Pour les personnes atteintes d’insuffisance cardiaque, l’impact va bien au-delà du cœur lui-même.

Jackie Ratz, qui vit avec une insuffisance cardiaque depuis près de dix ans, la décrit non pas comme un événement ponctuel, mais comme une affection chronique qui bouleverse la vie quotidienne. « Nos capacités changent, notre énergie change », dit-elle. « Avec l’insuffisance cardiaque, nous finissons le plus souvent par porter les symptômes et le fardeau de cette maladie aussi longtemps que nous vivons. »

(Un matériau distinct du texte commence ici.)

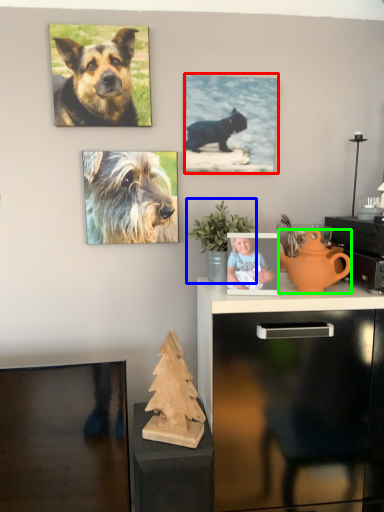
Question: Estimate the real-world distances between objects in this image. Which object is closer to picture frame (highlighted by a red box), houseplant (highlighted by a blue box) or teapot (highlighted by a green box)?

Choices:
 (A) houseplant
 (B) teapot

Answer: (A)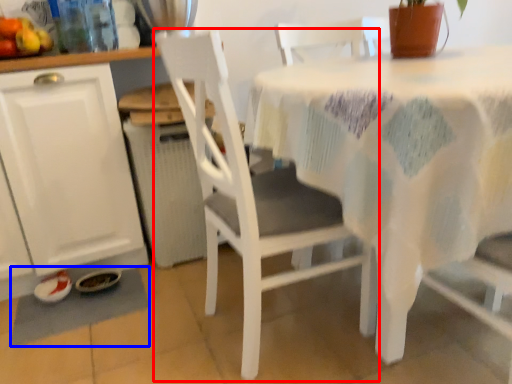
Question: Which object appears closest to the camera in this image, chair (highlighted by a red box) or place mat (highlighted by a blue box)?

Choices:
 (A) chair
 (B) place mat

Answer: (A)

La fatigue, l’essoufflement, les changements cognitifs et la diminution de l’endurance sont fréquents, et ils ne correspondent pas toujours à l’apparence extérieure d’une personne. Chez les femmes en particulier, ces effets peuvent s’accumuler progressivement, ce qui les rend plus faciles à négliger ou à ignorer.

Rattraper le retard et agir en fonction de ce que nous savons

La plupart de ces connaissances ne sont pas nouvelles. Mais elles n’ont pas toujours été intégrées dans la pratique, les politiques ou la compréhension du public.

Pendant des années, les lacunes dans la recherche, les interprétations erronées des premières études et le manque de données spécifiques au sexe ont ralenti les progrès. En conséquence, des générations de femmes ont été informées que les symptômes étaient liés au stress, à des « perturbations » hormonales ou simplement au vieillissement, plutôt qu’à des signes avant-coureurs.

Cela commence à changer.

Partout au Canada, des chercheurs établissent désormais des liens entre les hormones, les antécédents de grossesse, la santé vasculaire et l’insuffisance cardiaque. Les défenseurs des patients veillent à ce que l’expérience vécue éclaire à la fois les priorités de recherche et les modèles de soins. Et des conversations comme celle-ci contribuent à traduire les nouvelles découvertes scientifiques en une prise de conscience pratique.

Comme le fait remarquer Ratz, « si vous ne savez pas, vous ne pouvez pas faire mieux. Nous savons maintenant, et nous pouvons faire mieux pour les femmes ».

Les maladies cardiaques chez les femmes sont différentes. La science rattrape son retard. Il nous incombe désormais d’utiliser ces connaissances — dans la recherche, dans les soins et dans la manière dont nous écoutons les expériences des femmes — pour améliorer les résultats tout au long de la vie.